Hyponatremia in
congestive heart failure (CHF) is associated with increased morbidity and mortality, underlining the importance of adequate assessment and treatment of this
electrolyte imbalance in patients with CHF. Current treatment options for
hyponatremia in CHF include
hypertonic saline solution,
loop diuretics, fluid restriction, and other pharmacologic agents, such as
demeclocycline,
lithium carbonate, and
urea.
Hypertonic saline solution must be administered with extreme caution because excessively slow or rapid
sodium correction can lead to severe neurologic adverse effects.

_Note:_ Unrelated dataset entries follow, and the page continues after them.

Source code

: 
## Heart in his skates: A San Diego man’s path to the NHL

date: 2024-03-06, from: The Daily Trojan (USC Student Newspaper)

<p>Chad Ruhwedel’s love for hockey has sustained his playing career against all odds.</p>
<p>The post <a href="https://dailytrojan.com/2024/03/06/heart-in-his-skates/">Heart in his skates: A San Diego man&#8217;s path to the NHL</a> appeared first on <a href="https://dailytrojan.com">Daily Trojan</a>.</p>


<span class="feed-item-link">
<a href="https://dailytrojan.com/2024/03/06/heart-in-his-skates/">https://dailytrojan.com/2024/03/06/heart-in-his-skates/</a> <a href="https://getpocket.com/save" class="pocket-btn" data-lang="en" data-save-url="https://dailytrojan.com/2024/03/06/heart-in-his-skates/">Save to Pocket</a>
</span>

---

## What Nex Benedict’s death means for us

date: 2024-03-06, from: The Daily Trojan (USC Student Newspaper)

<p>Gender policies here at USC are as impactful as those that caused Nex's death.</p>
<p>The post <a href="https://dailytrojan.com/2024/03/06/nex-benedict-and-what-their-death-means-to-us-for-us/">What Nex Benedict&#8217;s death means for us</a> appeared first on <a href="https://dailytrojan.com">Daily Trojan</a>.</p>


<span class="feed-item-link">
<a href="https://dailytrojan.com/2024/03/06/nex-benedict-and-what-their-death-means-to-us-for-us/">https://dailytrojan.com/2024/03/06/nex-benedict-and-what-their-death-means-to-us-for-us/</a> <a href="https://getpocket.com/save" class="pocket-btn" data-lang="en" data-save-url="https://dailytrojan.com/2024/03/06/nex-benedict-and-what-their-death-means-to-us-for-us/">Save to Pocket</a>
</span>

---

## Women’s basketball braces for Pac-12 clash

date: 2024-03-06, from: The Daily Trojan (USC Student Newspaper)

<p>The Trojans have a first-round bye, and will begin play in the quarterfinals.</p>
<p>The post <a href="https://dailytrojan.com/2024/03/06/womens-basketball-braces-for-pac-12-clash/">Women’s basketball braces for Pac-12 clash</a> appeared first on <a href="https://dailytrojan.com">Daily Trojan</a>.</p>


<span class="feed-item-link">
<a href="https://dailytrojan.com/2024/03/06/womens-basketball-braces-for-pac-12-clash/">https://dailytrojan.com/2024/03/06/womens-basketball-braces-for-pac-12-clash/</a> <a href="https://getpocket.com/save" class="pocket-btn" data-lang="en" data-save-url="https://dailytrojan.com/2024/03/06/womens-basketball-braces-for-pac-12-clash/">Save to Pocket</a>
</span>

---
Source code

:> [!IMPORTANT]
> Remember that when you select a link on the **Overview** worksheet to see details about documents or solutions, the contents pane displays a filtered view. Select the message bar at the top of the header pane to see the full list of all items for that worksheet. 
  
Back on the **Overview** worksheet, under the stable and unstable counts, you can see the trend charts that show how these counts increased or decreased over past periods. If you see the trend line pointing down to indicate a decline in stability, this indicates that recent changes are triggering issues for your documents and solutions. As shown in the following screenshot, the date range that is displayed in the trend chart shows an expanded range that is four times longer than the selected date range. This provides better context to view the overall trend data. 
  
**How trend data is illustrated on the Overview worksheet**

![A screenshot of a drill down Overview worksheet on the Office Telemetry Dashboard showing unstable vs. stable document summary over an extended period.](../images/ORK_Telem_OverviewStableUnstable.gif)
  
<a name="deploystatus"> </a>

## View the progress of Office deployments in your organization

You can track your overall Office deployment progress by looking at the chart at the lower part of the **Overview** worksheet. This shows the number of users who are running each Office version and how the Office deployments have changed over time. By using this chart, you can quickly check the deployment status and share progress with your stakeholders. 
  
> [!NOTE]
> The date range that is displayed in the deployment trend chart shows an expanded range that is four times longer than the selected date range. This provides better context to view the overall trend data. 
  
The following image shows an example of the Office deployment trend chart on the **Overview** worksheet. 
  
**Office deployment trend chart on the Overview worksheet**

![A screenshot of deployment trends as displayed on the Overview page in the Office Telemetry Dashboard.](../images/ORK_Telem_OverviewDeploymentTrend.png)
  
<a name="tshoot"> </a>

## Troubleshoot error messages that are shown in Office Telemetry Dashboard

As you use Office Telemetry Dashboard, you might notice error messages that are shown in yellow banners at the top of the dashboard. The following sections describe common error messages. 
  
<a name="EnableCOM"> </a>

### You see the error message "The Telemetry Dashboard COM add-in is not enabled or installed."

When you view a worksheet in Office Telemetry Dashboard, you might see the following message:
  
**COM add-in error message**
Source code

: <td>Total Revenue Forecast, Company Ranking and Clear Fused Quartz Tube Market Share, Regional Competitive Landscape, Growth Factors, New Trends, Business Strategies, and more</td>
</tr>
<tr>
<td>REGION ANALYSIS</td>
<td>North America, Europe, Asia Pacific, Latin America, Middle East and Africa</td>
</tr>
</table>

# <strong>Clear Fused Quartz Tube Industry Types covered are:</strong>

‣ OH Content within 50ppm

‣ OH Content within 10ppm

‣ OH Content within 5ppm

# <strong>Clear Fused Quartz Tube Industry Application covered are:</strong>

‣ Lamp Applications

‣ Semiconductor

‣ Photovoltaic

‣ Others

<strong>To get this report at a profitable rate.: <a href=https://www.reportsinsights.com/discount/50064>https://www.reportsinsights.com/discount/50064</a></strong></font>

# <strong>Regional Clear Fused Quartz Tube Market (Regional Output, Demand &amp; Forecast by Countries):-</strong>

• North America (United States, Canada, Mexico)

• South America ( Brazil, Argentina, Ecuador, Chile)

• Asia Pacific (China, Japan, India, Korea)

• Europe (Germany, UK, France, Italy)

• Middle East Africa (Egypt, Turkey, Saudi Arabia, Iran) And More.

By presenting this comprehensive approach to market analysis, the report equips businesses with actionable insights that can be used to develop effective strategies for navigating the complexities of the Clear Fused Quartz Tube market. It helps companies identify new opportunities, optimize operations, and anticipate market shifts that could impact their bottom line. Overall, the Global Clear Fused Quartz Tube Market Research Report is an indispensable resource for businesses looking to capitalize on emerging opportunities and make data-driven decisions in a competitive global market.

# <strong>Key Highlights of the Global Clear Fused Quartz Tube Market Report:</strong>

Loop diuretics are useful for reducing the water retention caused by CHF. However, the potent diuresis induced by agents such as
furosemide results in loss of
sodium and other essential
electrolytes, which may exacerbate
hyponatremia. Fluid restriction is only moderately effective and often difficult to implement in the hospital setting. Agents such as
demeclocycline and
lithium have potentially serious renal and cardiovascular side effects. The
arginine vasopressin (AVP) receptor antagonists are a promising new class of aquaretic agents that increase free-water excretion while maintaining levels of
sodium and other essential
electrolytes.
Tolvaptan (OPC-41061),
lixivaptan (VPA-985), and
conivaptan (YM-087) are currently under development for the treatment of
hyponatremia. Although
tolvaptan and
lixivaptan are selective for the vasopressin-2 (V(2)) receptor responsible for the antidiuretic actions of AVP,
conivaptan demonstrates activity at both the V(2) receptor and the V(1a) receptor responsible for the vasoconstricting properties of AVP. This dual receptor activity may be particularly useful in patients with CHF. These patients may benefit from the increased cardiac output, reduced total peripheral resistance, and reduced mean arterial blood pressure that results from V(1a) receptor blockade as well as the reduced congestion, reduced cardiac preload, and increased
sodium concentrations induced by V(2) receptor antagonism.